Ever since I took the bench in Loganville, friends, family and acquaintances have asked me if they can come see me in action. I always say yes, and when they ask when, I say whenever there is court. This is usually met with some brand of incredulity. “I can just come whenever?” Yes, yes you can. Georgia has an open access court system, and anyone at any time can come into the courtroom to see what is going on, so long as they don’t provide a disruption or there isn’t some extraordinary circumstance.
In fact, Georgia’s open access laws are more liberal than the federal courts’ laws, and the fact that federal courts may exclude certain people for certain reasons does not apply to access to a courtroom in Georgia. “Georgia law, as we perceive it, regarding the public aspect of hearings in criminal cases is more protective of the concept of open courtrooms than federal law.” R.W. Page Corp. v. Lumpkin, 249 Ga. 576, 578(3), 292 S.E.2d 815 (1982).

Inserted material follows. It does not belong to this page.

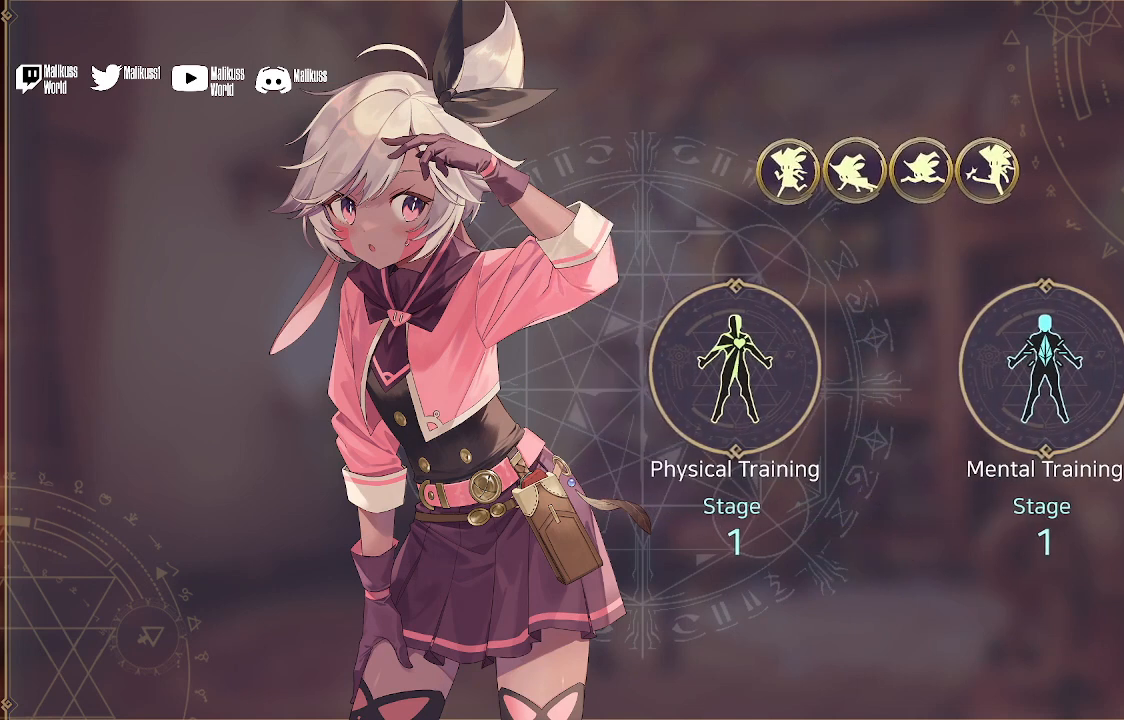
{"buttons": [], "left_stick": "center", "right_stick": "center", "events": [[367, "A", "down"], [467, "A", "up"]]}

This is true even if you want to video or audio record the proceedings. Although there is an application procedure for doing so, there are nine factors which the Court has to consider before denying someone the ability to record the proceedings. Those factors are:
(1) The nature of the particular proceeding at issue;
(2) The consent or objection of the parties or witnesses whose testimony will be presented in the proceedings;
(3) Whether the proposed coverage will promote increased public access to the courts and openness of judicial proceedings;
(4) The impact upon the integrity and dignity of the court;
(5) The impact upon the administration of the court;
(6) The impact upon due process and the truth finding function of the judicial proceeding;
(7) Whether the proposed coverage would contribute to the enhancement of or detract from the ends of justice;
(8) Any special circumstances of the parties, victims, witnesses, or other participants such as the need to protect children or factors involving the safety of participants in the judicial proceeding; and
(9) Any other factors which the court may determine to be important under the circumstances of the case.
OCGA § 15–1–10.1(b).
The Georgia Supreme Court has said that cameras themselves promote and improve access to the courts, and so to prohibit them, the judge had better have a good reason. “’[A]lthough the decision whether to allow electronic and photographic coverage of a trial is within the discretion of the trial court, if a trial court denies such coverage, there must be a factual basis in the record that supports the denial.’ Morris Communications v. Griffin, 279 Ga. 735, 736, 620 S.E.2d 800 (2005). (citation omitted). In light of that policy, we must vacate the trial court’s determination, under factor three, that because proceedings are open to anyone who wants to travel to the courthouse, the proposed coverage would not promote increased public access to the courts and openness of judicial proceedings. ‘A camera generally will increase the openness of a judicial proceeding, and there is nothing in the record in this case to indicate that [McLaurin’s] camera would not have done so.’ Id. at 737, 620 S.E.2d 800.
The more open the doors to the system, the more people have the opportunity to observe and understand the system for themselves, and consequently, the more trust the public will have in the judiciary. This is a noble goal, and I encourage everyone to take advantage of it any time you wish.
The City of Loganville holds court on the first and third Thursdays of every month, as well as the fourth Friday. All court days begin at 9:30 and continue until we are finished. We do not take a lunch break. You are invited at any time.
Nothing in this article should be construed as legal advice or an opinion on how the law applies any one particular situation. Please consult a lawyer for advice on how the law applies to your circumstances.